Discussion

Les soins chiropratiques peuvent être combinés avec la médecine conventionnelle dans certains contextes.25 Cette série de cas décrit le diagnostic et la prise en charge de 3 patients atteints de spondylarthrite ankylosante à l’état inactif.

L’âge moyen à la présentation de l’AS est de 26 ans, mais jusqu’à 15% des patients peuvent présenter leurs premiers symptômes avant 16 ans.1, 2 Nos patients ont approximé l’âge moyen à la présentation. Le ratio hommes / femmes affecté par l’AS a historiquement été cité autour de 10:1,1 mais on sait maintenant qu’elle est beaucoup plus faible à environ 2: 1,2 La spondylarthrite ankylosante est plus fréquente chez les Blancs d’ascendance nord-américaine et nord-européenne.2 Le cas 1 était d’ascendance latino, tandis que les cas 2 et 3 étaient d’ascendance nord-européenne.

Pour les 3 patients, les caractéristiques cliniques comprenaient des douleurs lombaires inflammatoires et une raideur d’apparition insidieuse qui a duré plus de 3 mois. En règle générale, les symptômes s’améliorent généralement avec l’activité et reviennent avec le repos. Nos patients ont présenté des variations sur cette règle. La douleur est souvent présente dans la colonne thoracique et cervicale, mais cela se voit généralement plus tard dans le processus de la maladie.1 Cas 2 et 3 avaient cette présentation typique, contrairement au cas 1, qui présentait initialement des douleurs au cou. Notre patiente (cas 1) a présenté une ostéopénie des piliers articulaires cervicaux à la radiographie.

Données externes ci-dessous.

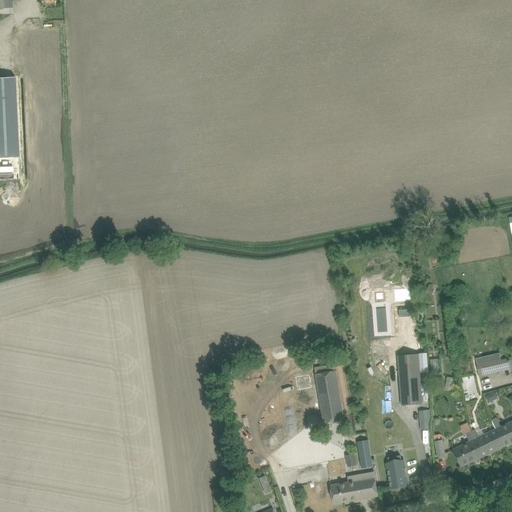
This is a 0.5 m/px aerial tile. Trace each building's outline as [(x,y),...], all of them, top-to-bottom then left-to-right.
[(62,22),(26,23),(31,177),(23,177),(23,182),(33,182),(35,239),(70,237),(66,114),(78,114),(78,100),(64,101),(62,22)] [(15,76),(0,76),(0,156),(19,156),(15,76)] [(398,355),(402,405),(422,404),(418,354),(398,355)] [(501,358),(477,364),(479,376),(503,371),(501,358)] [(315,374),(324,423),(345,419),(336,370),(315,374)] [(295,375),(296,388),(311,387),(309,373),(295,375)] [(447,377),(447,381),(445,390),(451,391),(453,382),(454,378),(447,377)] [(487,395),(486,398),(488,401),(491,402),(496,399),(497,395),(495,393),(492,392),(489,394),(487,395)] [(419,428),(429,428),(429,409),(419,409),(419,428)] [(511,420),(495,428),(504,445),(511,441),(511,420)] [(475,440),(472,431),(471,431),(468,423),(460,426),(464,435),(466,434),(470,442),(452,450),(460,466),(483,455),(475,440)] [(475,429),(472,431),(475,440),(483,455),(504,445),(495,428),(484,434),(482,429),(477,432),(475,429)] [(357,441),(362,468),(374,466),(369,439),(357,441)] [(434,441),(437,457),(445,456),(443,440),(434,441)] [(344,454),(346,466),(356,464),(354,453),(344,454)] [(408,485),(404,462),(402,462),(400,455),(388,457),(389,464),(387,464),(391,488),(408,485)] [(375,482),(375,474),(374,472),(347,477),(348,482),(330,485),(332,494),(333,503),(378,495),(375,482)] [(265,476),(259,478),(262,486),(268,483),(265,476)]
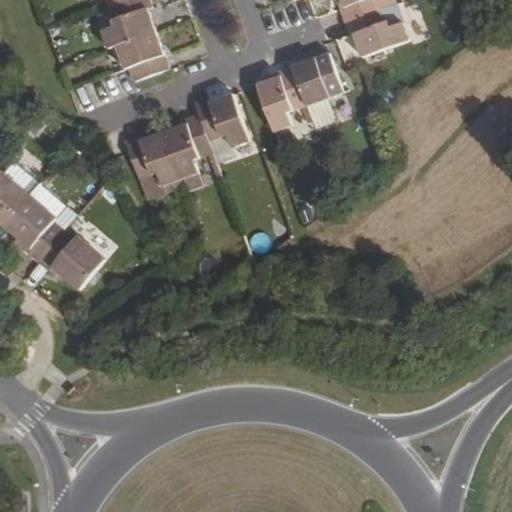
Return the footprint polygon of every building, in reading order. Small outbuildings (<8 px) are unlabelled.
[(150,0),(136,0),(112,9),(116,21),(103,26),(112,50),(119,47),(158,34),(149,11),(153,9),(150,0)] [(108,0),(112,9),(136,0),(108,0)] [(343,0),(346,7),(341,9),(346,23),(384,10),(381,0),(343,0)] [(384,10),(346,23),(351,38),(355,36),(364,59),(410,43),(403,20),(390,24),(384,10)] [(158,34),(119,47),(127,70),(131,69),(135,83),(171,70),(158,34)] [(331,55),(296,68),(310,110),(333,101),(331,95),(344,90),(331,55)] [(282,79),(260,87),(277,133),(299,125),(295,115),(310,110),(296,68),(280,73),(282,79)] [(72,90),(80,111),(122,97),(114,75),(72,90)] [(211,98),(197,104),(201,115),(212,146),(225,140),(229,150),(251,142),(235,96),(213,103),(211,98)] [(188,126),(164,134),(182,181),(205,172),(202,163),(216,158),(212,146),(201,115),(186,121),(188,126)] [(141,137),(126,143),(130,154),(140,184),(155,179),(159,188),(182,181),(164,134),(142,142),(141,137)] [(37,184),(15,166),(6,177),(28,195),(37,184)] [(0,178),(0,177),(0,222),(5,226),(30,197),(28,195),(6,177),(4,175),(0,178)] [(65,209),(39,186),(30,197),(56,219),(54,223),(66,234),(78,219),(65,209)] [(56,219),(30,197),(5,226),(21,239),(31,249),(28,253),(40,263),(66,234),(54,223),(56,219)] [(77,243),(66,234),(40,263),(52,272),(55,269),(66,279),(80,291),(106,262),(80,239),(77,243)] [(21,239),(17,244),(28,253),(31,249),(21,239)] [(55,269),(52,272),(63,283),(66,279),(55,269)]
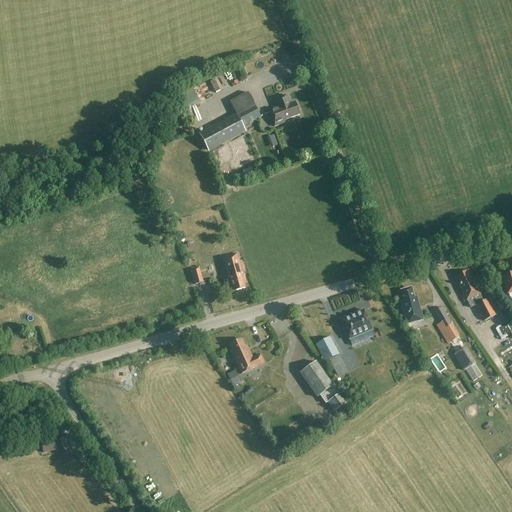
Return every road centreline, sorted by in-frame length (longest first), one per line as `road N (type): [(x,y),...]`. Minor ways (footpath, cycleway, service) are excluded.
road 1 (tertiary): [(51,371),(379,275)]
road 2 (unclassified): [(379,275),(278,0)]
road 3 (unclassified): [(140,511),(51,371)]
road 4 (tertiary): [(379,275),(511,237)]
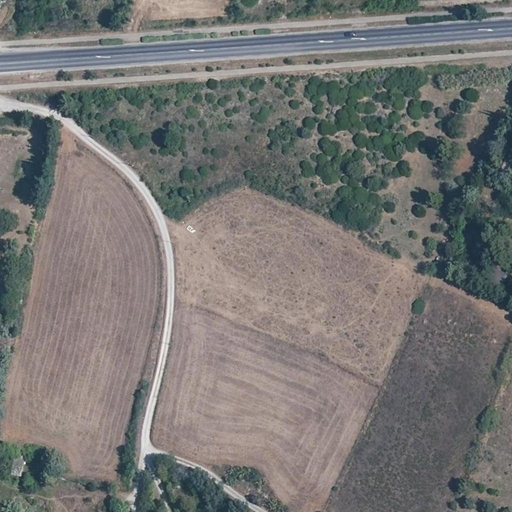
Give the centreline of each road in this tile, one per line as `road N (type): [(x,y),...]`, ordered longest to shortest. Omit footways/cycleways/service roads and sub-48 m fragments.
road 1 (track): [(0,105),(62,118),(138,180),(154,204),(165,227),(169,277),(144,451),(183,460),(261,511)]
road 2 (primary): [(511,28),(0,64)]
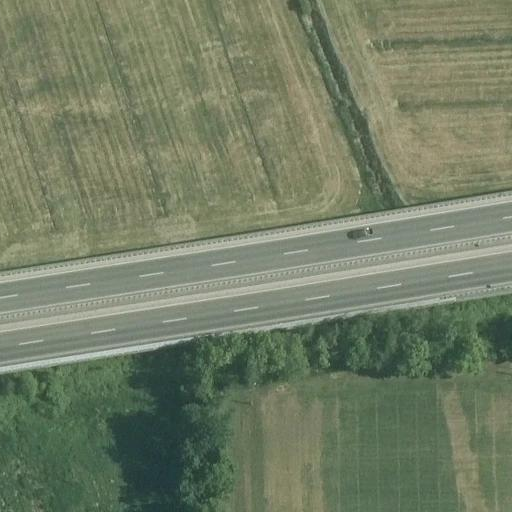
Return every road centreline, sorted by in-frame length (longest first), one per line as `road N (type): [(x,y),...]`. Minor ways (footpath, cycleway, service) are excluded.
road 1 (motorway): [(511,228),(0,308)]
road 2 (motorway): [(0,355),(511,277)]
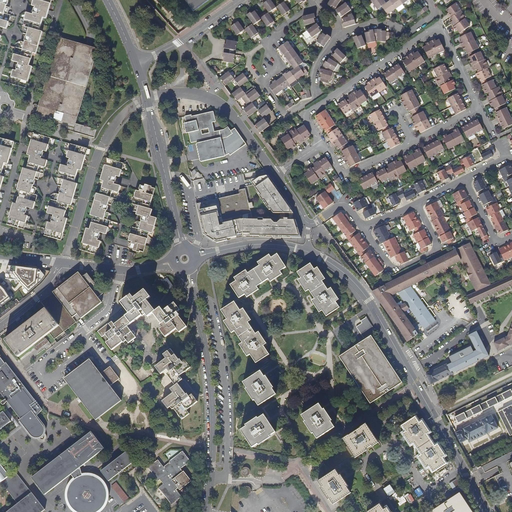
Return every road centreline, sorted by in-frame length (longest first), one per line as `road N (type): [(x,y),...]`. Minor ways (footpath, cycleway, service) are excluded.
road 1 (residential): [(413,141),(476,107),(444,33),(435,29),(311,110),(307,120),(321,142)]
road 2 (residential): [(232,453),(113,434),(46,408),(0,348)]
road 3 (residential): [(187,270),(206,351),(206,511)]
road 4 (tertiary): [(464,476),(371,310)]
road 5 (residential): [(274,173),(219,104),(188,93),(146,99)]
road 6 (residential): [(363,226),(393,271),(440,250),(416,202)]
road 7 (tertiary): [(181,248),(146,99)]
road 8 (residential): [(262,80),(285,114),(317,93),(316,58),(340,39)]
road 9 (residential): [(35,369),(109,308),(114,269)]
road 10 (residential): [(340,39),(379,23),(405,33),(436,14),(425,0)]
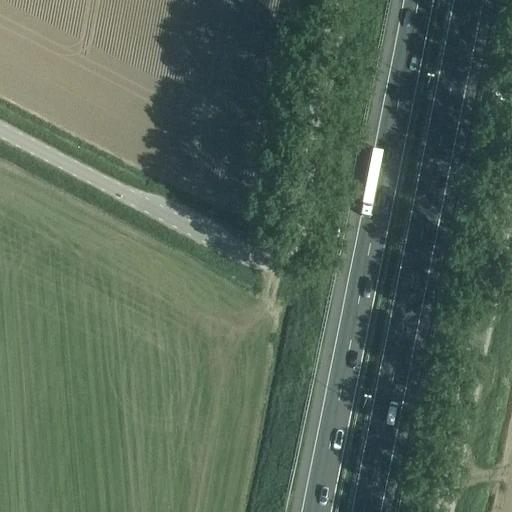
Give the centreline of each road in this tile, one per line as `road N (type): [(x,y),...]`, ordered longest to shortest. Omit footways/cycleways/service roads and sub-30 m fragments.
road 1 (unclassified): [(0,133),(248,258),(272,257),(296,227),(337,0)]
road 2 (motorway): [(417,0),(314,511)]
road 3 (motorway): [(363,511),(465,0)]
road 4 (unclassified): [(511,230),(454,511)]
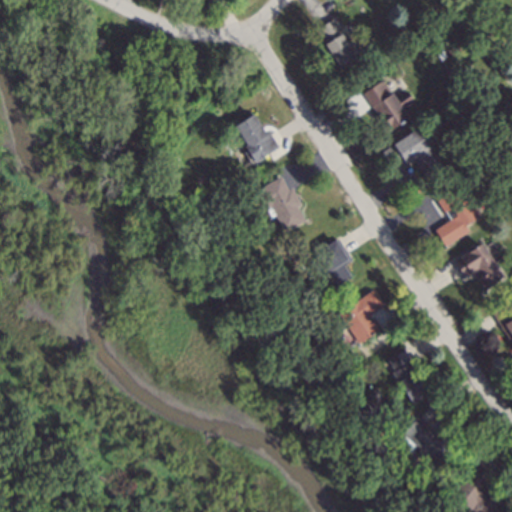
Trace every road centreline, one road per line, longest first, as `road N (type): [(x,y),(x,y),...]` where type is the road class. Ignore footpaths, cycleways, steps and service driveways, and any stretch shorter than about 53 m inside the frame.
road 1 (residential): [(511,421),(250,31)]
road 2 (residential): [(250,31),(179,31),(110,0)]
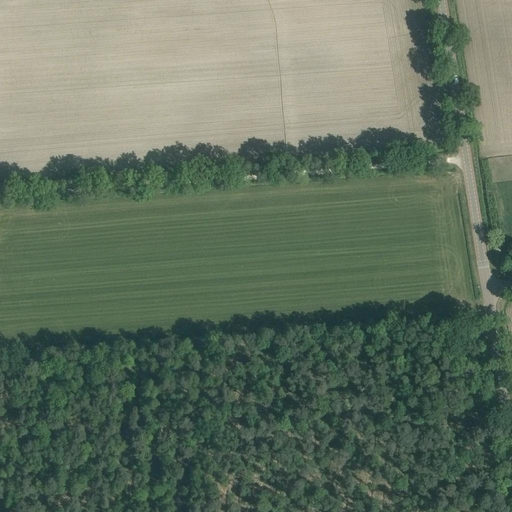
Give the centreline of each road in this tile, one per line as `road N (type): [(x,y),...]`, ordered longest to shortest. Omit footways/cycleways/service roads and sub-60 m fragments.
road 1 (tertiary): [(487,287),(441,0)]
road 2 (tertiary): [(511,465),(487,287)]
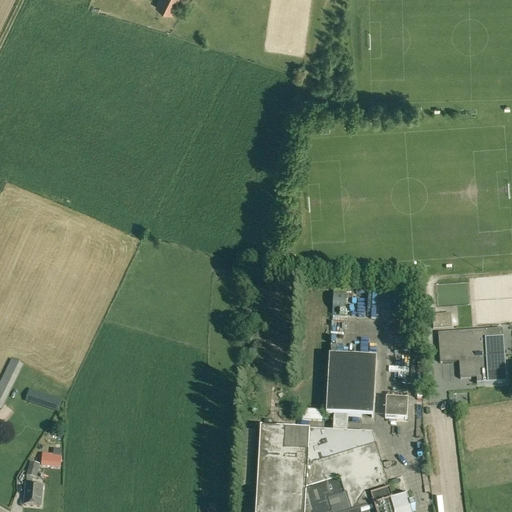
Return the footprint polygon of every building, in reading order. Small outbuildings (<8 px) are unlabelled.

Haroon et al ont rapporté que les patients atteints de SA avaient une densité minérale osseuse réduite et une microarchitecture et une résistance osseuses trabéculaires réduites par rapport aux patients sans SA. Ils ont révélé une augmentation du risque de fracture radiale du corps vertébral, de la hanche ou distale chez les patients AS.4

Les manifestations extraskélétales de la SA peuvent coexister avec des symptômes squelettiques axiaux, notamment une uvéite antérieure aiguë (20% -30%), une maladie inflammatoire de l’intestin (3% -10%) et des lésions de psoriasis (10% -25%).3 Pathologies cardiaques, y compris une perturbation de la conduction, une maladie valvulaire et une cardiomyopathie (10% à 30%) peuvent être observées.3 Les manifestations pulmonaires, y compris la maladie pulmonaire interstitielle, la fibrose apicale, l’emphysème, la bronchectasie, l’atténuation du verre broyé, l’anomalie interstitielle non spécifique et le schéma restrictif dans les tests de la fonction pulmonaire (~ 50%) sont également des résultats importants.3 Une hématurie microscopique, une microalbuminurie et une diminution de la fonction rénale et de la clairance de la créatinine (10% à 35%) sont observées avec des anomalies rénales associées, notamment une glomérulonéphrite, un dépôt d’immunoglobuline A et un dépôt d’amyloïde.3 Aucune des manifestations extraskélétales n’a été observée dans le cas 1 ou 2, mais une colite ulcéreuse a été notée dans le cas 3.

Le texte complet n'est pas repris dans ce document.